Osvaldo Golijov’s music speaks to me. Ever since the performance in Boston of his glorious La Pasión según San Marcos in 2000, I have followed his eclectic, unexpected and, for me, ever redemptive work. Recent favorites include his opera about Federico García Lorca, Ainadamar, and Ayre, his hauntingly beautiful work featuring his personal muse, the singer Dawn Upshaw.
This July he released a recording of a piece that premiered over ten years ago. Oceana is based on an excerpt from Pablo Neruda’s Cantos Ceremoniales. Here is Golijob’s statement about the work, from his website:
My aim in Oceana was the transmutation of passion into geometry. This is, in my mind, the clue to both Bach’s and Neruda’s work. …[One hopes that the emotion evoked by the work] is the emotion of hearing order, inevitable and full of light: every note in its place, as in Bach, every word in its place, as in Neruda.
Giants such as Bach are fated to be used as mirrors by composers and performers of every era, who will see their own image reflected there. …In their own ways they were all correct in their fruitful misreadings of Bach’s music, and I feel that Oceana is my own misreading.
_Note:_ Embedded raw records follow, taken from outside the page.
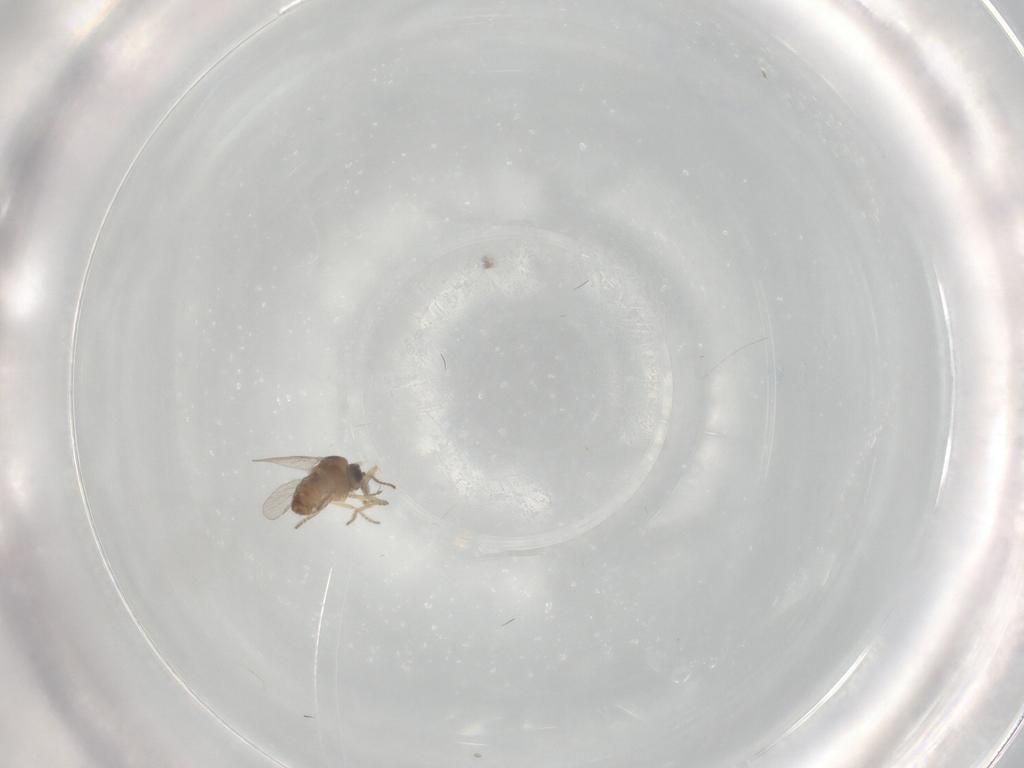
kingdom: Animalia
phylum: Arthropoda
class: Insecta
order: Diptera
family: Ceratopogonidae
Neruda is our Latin American Bach. Like Bach, he is Midas, able as if by magic to transform everything on this Earth into poetry. …I think I have discovered the clue [to setting his poems to music]: Neruda’s voice is a chorus, too powerful for a single voice to handle…
I do hope that water and longing, light and hope, the immensity of South America’s nature and pain, are here transmuted into pure musical symbols, which nevertheless should be more liquid than the sea and deeper than the yearning that they represent. And if I have misunderstood Bach, then so be it.